■ **Your task**
Across all the lines of the following material, count those that include the word "tail" and give only the result.

■ **The data**
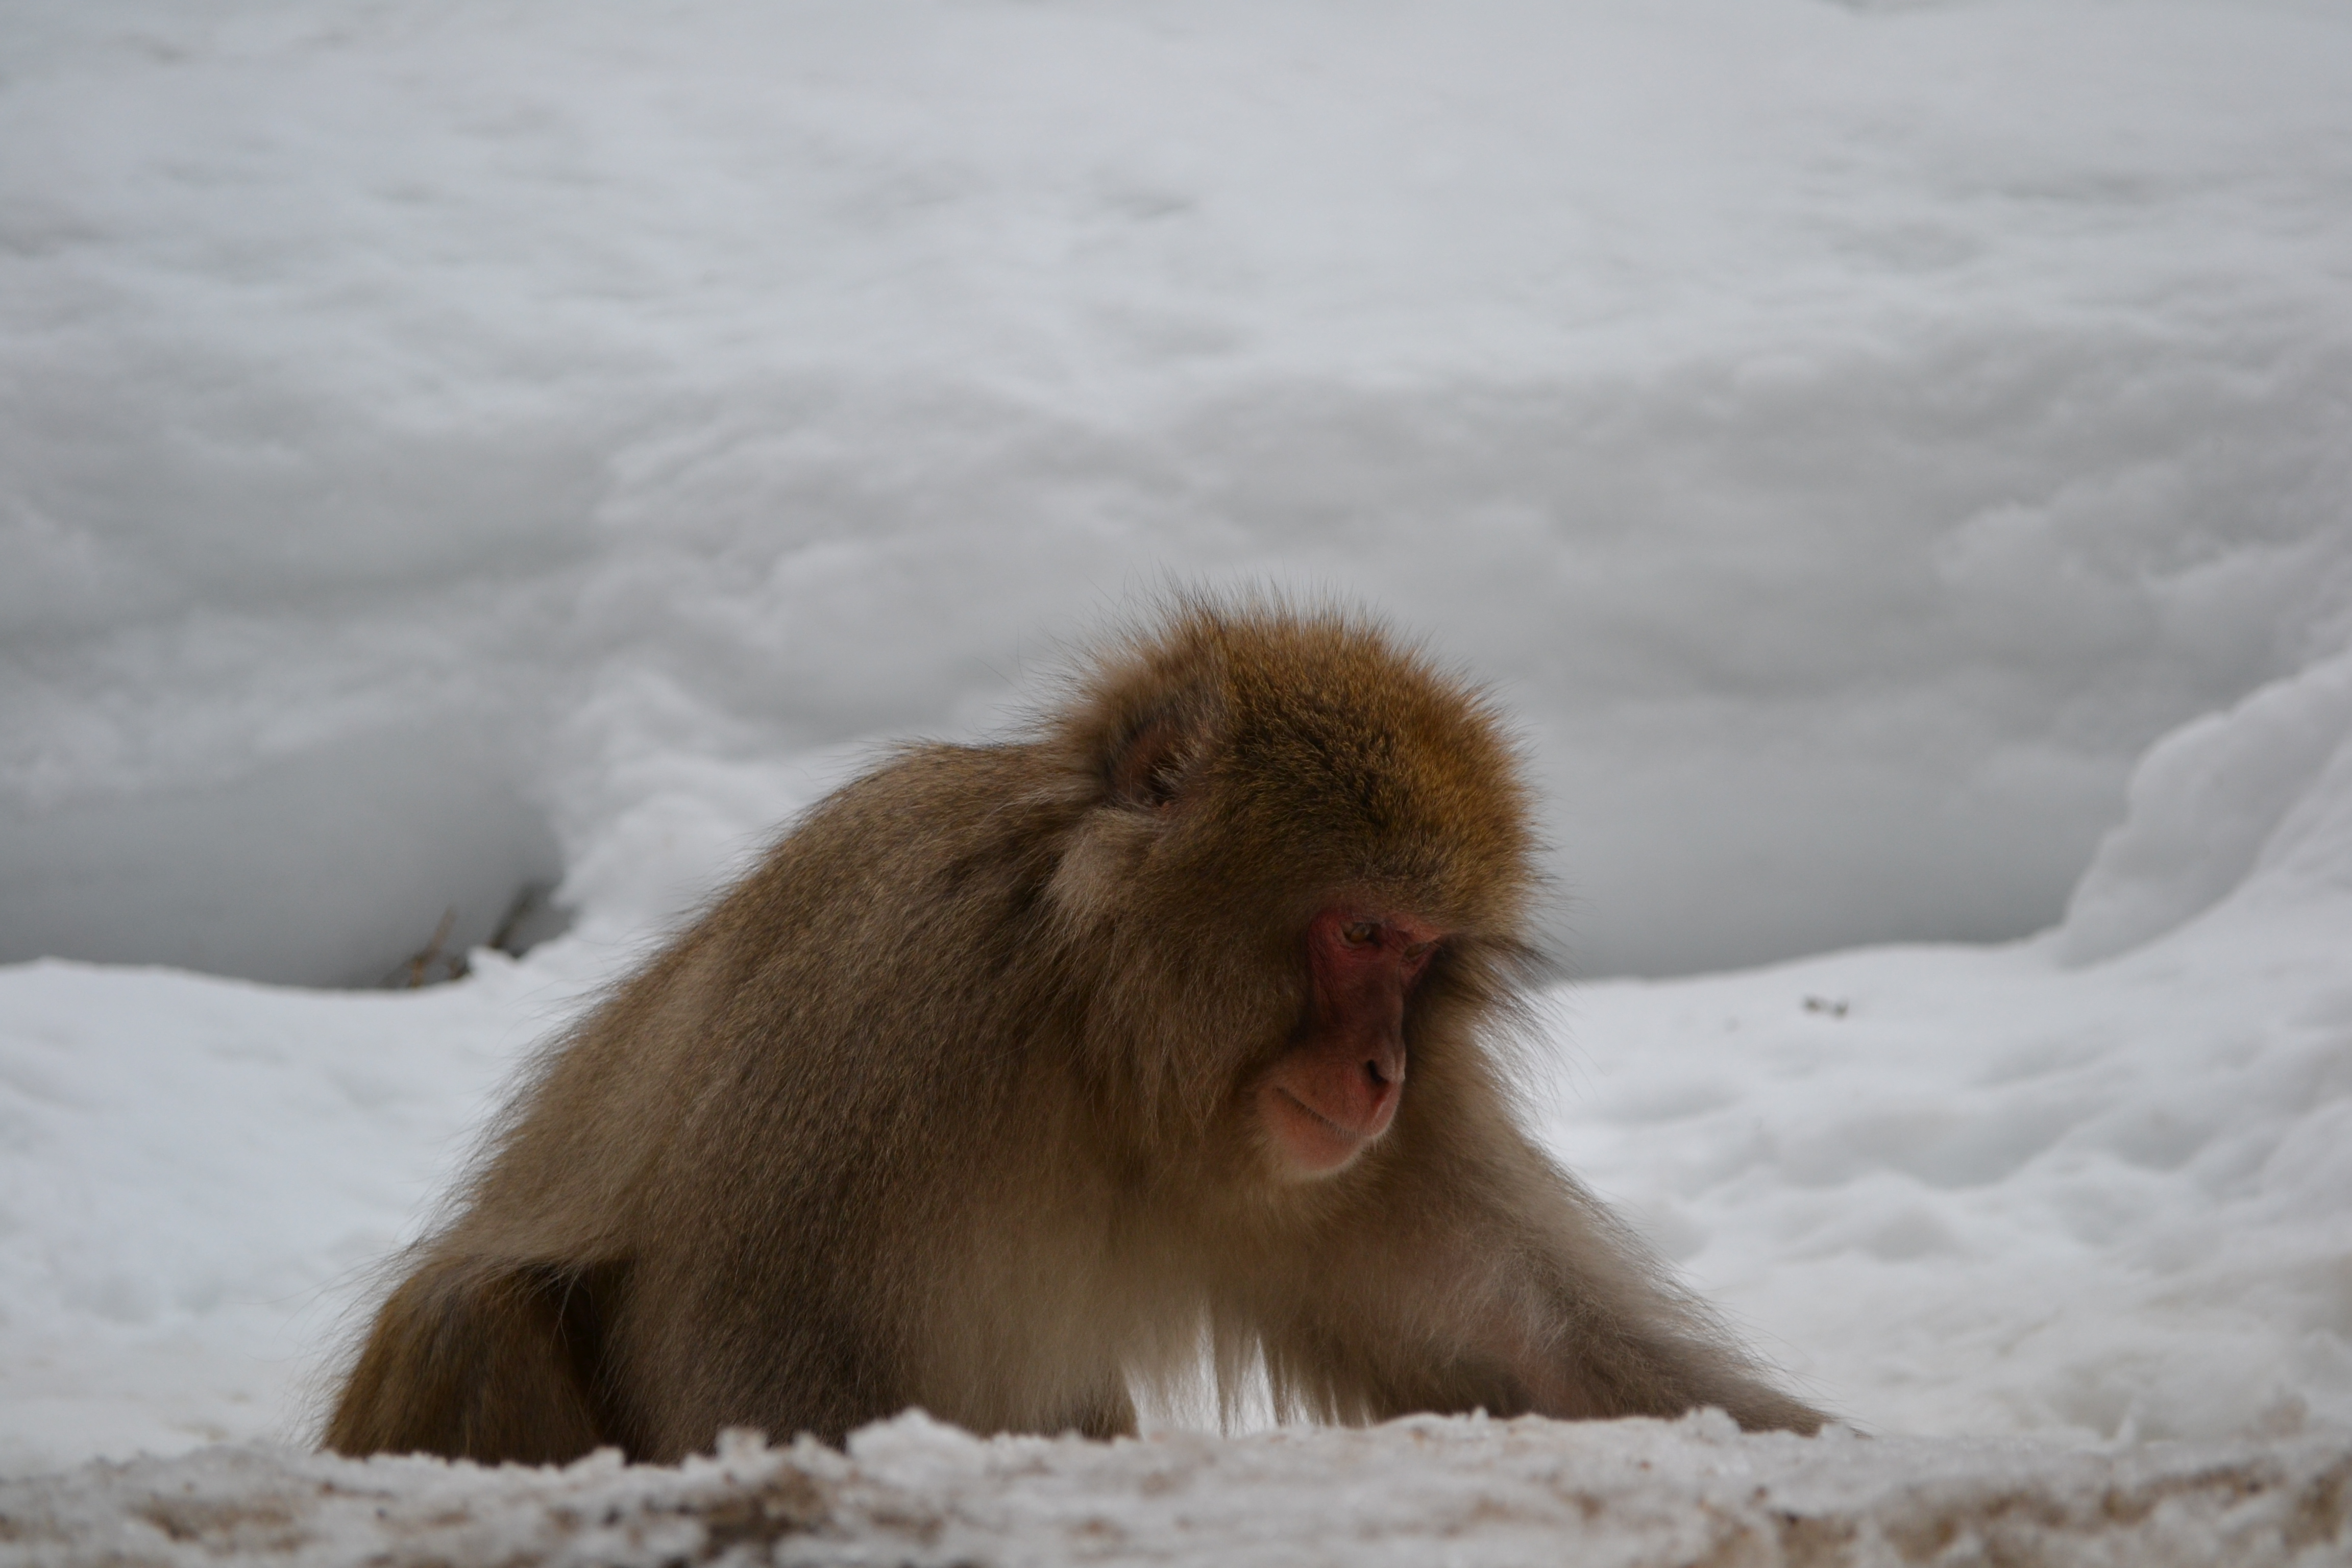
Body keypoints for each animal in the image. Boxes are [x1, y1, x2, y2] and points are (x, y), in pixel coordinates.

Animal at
--
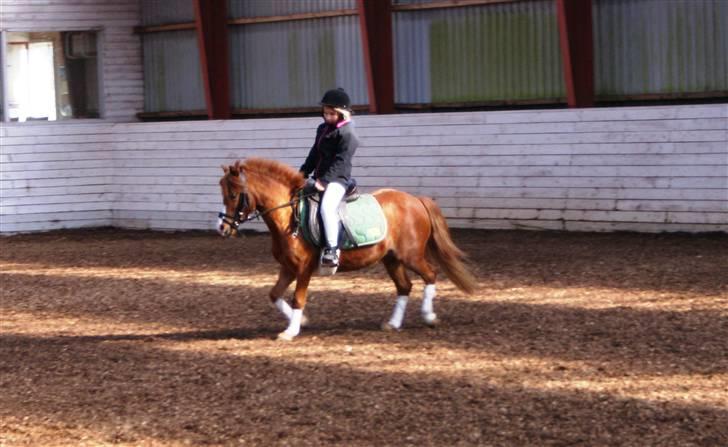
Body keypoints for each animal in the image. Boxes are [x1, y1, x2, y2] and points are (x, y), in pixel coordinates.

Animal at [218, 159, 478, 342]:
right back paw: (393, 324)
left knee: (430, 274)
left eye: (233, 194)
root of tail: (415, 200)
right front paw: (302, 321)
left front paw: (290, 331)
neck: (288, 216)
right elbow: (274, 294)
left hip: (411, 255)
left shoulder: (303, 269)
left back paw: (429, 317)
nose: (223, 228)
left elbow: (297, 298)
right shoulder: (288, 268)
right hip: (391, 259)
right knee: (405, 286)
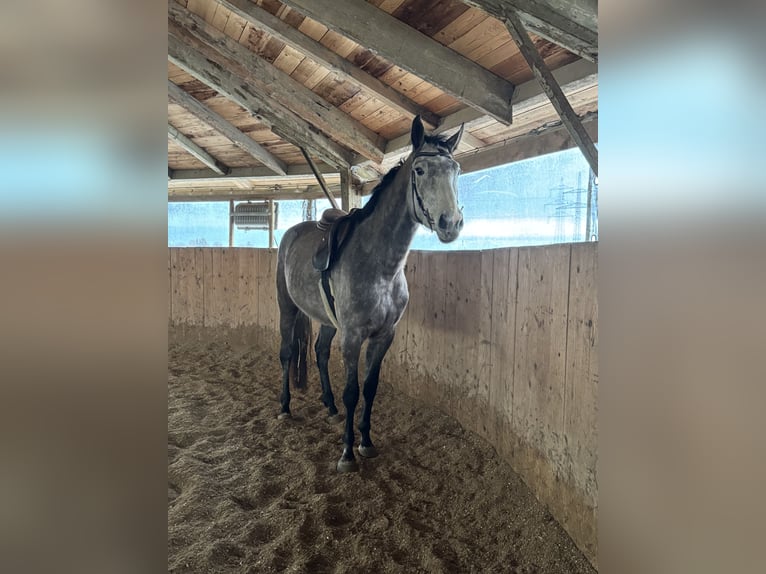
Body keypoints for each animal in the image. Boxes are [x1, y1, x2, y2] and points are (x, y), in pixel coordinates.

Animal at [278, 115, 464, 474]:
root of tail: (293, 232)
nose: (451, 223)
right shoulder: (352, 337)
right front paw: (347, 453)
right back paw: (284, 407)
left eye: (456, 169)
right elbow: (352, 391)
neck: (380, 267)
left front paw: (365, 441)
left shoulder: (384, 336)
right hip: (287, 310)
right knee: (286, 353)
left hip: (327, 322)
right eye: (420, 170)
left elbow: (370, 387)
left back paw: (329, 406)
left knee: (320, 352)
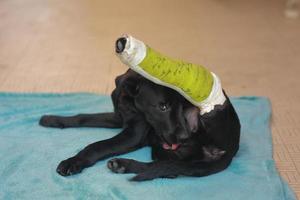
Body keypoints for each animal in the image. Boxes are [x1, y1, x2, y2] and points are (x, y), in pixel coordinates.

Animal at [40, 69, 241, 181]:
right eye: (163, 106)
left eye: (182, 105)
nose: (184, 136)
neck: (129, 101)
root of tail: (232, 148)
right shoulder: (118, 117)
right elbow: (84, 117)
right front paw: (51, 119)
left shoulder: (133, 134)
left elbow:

■ **Answer for the task**
3